# Blindsided (literally) with a litter, please help



## bflo_chick (Jan 11, 2012)

I need some help with my situation. To make a long story short, my husband kept a feeder rat without my knowledge thinking our snake would eventually take her and she had 10 babies. I found out about this almost 2 weeks ago. Based on what he says they would probably be 3 weeks or more. I'm not happy with the situation at all, but it is what it is and I'm trying to do what is best.I hope to find these babies homes. I've been reaching out to rescues to help me at least list them.I'm getting nervous about having any more litters. The babies are very active and I see them eating food now. I'm not sure what signs I need to look for so I know when to seperate the males and females to avoid any more accidental litters. I know they say 4.5 weeks but I'm unsure on the 100% born date so I'm hoping there are other ways to tell. Does anyone have an advice on this? I'm totally lost on how to deal with this situation so any advice would be really helpful. Thanks.


----------



## bflo_chick (Jan 11, 2012)

sorry for the bad formatting. The plague of the iPad.


----------



## bflo_chick (Jan 11, 2012)

...and mom needs a break.

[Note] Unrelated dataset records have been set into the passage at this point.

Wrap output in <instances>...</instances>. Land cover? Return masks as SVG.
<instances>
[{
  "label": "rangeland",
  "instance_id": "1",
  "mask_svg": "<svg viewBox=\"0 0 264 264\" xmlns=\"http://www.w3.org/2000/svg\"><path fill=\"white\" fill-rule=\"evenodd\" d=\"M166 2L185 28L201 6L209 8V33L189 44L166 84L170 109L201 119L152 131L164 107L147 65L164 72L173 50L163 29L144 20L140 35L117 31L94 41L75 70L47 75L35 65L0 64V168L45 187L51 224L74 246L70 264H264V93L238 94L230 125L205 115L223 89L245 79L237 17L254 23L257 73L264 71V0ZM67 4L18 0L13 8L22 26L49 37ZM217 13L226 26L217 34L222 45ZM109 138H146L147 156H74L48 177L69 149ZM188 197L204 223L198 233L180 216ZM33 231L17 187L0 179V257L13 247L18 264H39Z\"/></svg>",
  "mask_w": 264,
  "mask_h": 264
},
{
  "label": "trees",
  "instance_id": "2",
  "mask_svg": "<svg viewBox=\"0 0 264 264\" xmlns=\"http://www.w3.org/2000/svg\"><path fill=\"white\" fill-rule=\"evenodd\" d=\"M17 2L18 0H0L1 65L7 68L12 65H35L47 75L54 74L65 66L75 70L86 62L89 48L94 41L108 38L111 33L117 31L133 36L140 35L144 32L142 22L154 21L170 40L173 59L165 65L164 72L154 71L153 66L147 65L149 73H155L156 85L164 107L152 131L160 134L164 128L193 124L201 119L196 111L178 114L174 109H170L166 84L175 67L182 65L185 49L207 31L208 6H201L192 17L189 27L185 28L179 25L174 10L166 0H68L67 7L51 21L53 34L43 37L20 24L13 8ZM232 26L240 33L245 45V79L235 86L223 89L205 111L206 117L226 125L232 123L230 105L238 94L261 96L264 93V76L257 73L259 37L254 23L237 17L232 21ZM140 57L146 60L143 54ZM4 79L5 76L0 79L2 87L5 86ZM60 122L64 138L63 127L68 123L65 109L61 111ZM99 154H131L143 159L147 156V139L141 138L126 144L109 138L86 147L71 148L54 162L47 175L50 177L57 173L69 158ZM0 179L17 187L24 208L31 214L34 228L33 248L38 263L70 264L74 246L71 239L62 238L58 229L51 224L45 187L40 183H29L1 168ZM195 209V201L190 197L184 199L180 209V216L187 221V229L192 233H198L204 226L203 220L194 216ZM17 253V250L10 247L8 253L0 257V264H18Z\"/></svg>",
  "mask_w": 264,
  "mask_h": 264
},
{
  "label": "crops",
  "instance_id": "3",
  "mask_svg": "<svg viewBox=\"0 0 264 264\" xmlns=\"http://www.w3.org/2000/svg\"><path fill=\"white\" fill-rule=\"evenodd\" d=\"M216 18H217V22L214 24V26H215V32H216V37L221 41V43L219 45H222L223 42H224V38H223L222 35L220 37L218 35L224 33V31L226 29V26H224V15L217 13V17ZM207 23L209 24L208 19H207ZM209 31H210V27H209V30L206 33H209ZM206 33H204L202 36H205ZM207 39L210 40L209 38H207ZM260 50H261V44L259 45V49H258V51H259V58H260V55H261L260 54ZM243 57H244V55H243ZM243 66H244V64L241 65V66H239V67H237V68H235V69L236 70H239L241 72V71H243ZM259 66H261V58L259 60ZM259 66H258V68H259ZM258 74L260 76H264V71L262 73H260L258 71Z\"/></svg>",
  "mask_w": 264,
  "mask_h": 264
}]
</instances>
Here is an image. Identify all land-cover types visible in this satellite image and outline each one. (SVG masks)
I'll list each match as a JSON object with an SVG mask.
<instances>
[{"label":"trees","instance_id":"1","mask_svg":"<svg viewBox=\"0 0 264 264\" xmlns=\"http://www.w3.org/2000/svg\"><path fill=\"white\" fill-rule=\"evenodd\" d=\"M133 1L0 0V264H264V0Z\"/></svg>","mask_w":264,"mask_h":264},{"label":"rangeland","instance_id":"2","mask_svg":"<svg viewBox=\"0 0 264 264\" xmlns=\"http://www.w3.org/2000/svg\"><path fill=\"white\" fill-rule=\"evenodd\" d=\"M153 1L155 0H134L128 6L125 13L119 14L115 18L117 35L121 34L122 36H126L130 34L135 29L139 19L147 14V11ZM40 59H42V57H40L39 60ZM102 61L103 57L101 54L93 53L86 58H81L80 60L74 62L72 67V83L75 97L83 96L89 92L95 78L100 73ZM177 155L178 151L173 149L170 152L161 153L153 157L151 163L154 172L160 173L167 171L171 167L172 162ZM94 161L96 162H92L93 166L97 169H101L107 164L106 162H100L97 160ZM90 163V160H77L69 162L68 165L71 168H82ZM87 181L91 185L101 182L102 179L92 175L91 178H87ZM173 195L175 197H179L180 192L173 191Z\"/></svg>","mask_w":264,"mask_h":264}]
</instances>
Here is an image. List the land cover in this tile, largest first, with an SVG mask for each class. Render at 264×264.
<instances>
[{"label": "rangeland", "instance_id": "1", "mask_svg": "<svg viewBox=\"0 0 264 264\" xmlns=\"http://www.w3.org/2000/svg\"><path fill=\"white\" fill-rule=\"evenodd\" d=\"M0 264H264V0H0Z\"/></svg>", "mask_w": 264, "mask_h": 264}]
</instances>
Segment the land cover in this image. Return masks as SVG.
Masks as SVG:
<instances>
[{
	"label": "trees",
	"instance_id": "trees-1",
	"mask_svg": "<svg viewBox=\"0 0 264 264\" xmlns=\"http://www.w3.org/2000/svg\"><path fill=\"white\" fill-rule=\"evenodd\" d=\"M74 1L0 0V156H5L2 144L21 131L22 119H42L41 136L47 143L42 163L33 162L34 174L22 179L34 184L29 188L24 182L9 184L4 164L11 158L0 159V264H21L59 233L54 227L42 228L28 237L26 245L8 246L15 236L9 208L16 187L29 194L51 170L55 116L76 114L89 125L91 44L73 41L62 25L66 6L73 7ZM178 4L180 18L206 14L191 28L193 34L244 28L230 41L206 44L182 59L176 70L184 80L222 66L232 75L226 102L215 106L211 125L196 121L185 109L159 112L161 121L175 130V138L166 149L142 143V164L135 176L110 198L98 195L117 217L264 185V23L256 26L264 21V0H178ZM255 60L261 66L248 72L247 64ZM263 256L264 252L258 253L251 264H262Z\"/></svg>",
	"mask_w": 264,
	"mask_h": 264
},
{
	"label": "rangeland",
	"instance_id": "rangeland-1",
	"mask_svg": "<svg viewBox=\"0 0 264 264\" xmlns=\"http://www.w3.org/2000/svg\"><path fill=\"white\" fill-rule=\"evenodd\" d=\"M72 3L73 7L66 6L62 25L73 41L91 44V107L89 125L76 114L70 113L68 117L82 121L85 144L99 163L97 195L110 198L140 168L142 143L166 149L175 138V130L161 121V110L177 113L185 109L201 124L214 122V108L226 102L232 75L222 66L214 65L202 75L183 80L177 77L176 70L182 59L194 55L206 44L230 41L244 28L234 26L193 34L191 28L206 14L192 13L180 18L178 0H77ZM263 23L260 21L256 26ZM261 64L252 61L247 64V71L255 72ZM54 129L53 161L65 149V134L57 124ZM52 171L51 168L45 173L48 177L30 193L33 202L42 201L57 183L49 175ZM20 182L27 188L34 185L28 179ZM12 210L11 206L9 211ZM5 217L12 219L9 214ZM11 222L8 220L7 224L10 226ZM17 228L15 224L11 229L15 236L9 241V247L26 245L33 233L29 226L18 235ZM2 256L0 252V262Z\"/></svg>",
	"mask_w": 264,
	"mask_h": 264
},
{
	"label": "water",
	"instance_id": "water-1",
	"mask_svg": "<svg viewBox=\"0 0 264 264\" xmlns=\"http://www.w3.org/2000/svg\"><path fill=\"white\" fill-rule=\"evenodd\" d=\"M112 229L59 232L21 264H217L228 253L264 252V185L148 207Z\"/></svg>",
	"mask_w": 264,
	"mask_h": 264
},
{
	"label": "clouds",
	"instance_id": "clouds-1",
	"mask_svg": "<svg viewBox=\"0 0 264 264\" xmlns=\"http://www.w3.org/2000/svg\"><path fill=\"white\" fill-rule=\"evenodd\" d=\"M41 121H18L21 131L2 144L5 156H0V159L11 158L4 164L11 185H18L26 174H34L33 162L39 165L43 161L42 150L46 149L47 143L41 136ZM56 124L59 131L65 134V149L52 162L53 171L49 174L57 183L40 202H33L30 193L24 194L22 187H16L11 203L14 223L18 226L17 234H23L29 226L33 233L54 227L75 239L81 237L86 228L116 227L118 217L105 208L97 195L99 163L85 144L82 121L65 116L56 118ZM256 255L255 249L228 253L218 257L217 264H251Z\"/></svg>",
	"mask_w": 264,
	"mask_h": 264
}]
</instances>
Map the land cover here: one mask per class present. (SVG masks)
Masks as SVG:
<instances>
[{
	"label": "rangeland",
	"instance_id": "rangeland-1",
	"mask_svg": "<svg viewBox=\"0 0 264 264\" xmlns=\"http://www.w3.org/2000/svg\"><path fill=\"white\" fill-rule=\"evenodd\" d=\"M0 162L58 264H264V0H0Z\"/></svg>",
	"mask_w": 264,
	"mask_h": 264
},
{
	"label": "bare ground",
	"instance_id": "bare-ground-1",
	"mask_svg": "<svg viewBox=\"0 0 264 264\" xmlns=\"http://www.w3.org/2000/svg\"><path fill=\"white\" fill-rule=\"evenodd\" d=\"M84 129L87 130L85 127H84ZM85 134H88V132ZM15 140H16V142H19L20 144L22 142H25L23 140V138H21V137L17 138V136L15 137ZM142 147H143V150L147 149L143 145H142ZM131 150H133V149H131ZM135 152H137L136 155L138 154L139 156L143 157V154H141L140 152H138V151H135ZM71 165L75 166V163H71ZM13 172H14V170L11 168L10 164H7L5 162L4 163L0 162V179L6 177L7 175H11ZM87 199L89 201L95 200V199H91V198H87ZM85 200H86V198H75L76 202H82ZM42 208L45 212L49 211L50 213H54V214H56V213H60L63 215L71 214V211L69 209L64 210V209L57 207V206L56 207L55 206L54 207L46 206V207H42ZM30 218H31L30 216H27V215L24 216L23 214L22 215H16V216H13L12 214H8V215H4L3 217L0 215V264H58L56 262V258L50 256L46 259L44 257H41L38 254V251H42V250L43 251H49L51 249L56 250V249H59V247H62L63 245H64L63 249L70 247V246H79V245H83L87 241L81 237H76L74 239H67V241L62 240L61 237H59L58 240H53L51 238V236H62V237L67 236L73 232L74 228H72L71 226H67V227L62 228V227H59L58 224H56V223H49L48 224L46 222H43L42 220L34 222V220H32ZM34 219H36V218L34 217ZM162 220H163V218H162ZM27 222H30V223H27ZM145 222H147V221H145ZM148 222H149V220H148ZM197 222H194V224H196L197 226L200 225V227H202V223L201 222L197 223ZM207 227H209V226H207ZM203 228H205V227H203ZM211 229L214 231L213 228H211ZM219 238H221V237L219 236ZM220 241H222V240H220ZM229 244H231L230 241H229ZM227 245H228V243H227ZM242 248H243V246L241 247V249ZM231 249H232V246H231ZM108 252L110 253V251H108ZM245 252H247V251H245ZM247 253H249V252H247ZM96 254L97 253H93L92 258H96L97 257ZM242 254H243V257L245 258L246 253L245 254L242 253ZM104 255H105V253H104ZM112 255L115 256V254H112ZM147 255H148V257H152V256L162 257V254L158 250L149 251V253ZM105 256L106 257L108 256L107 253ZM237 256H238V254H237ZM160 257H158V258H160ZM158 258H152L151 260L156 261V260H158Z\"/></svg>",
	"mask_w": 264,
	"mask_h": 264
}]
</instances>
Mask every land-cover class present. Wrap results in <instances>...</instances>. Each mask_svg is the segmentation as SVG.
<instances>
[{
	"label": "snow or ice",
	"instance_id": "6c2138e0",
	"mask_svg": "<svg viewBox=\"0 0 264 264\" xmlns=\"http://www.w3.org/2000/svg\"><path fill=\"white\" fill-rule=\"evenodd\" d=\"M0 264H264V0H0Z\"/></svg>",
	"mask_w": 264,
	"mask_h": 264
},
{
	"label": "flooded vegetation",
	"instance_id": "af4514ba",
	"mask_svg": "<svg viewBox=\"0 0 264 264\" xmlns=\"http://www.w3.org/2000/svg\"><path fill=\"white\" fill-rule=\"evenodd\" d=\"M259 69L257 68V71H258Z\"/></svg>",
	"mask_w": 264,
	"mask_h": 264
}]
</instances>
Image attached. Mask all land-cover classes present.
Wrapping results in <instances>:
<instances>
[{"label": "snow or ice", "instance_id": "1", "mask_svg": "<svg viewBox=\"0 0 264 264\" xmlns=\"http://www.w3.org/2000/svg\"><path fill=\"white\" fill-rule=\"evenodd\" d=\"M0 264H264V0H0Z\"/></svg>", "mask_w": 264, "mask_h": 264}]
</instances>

She is not good about letting me hold her (I have the bite marks to prove it) so I was going to put the babies in the alternate, clean cage and give her some time with fresh veggies etc. How long can I leave her?


----------



## Kinsey (Jun 14, 2009)

If the babies are eating solids she can be away from them for a half hour to an hour at a time no problem.

They should be separated at 5 weeks on the dot. Can you post pictures? Perhaps we can help you with the age.


----------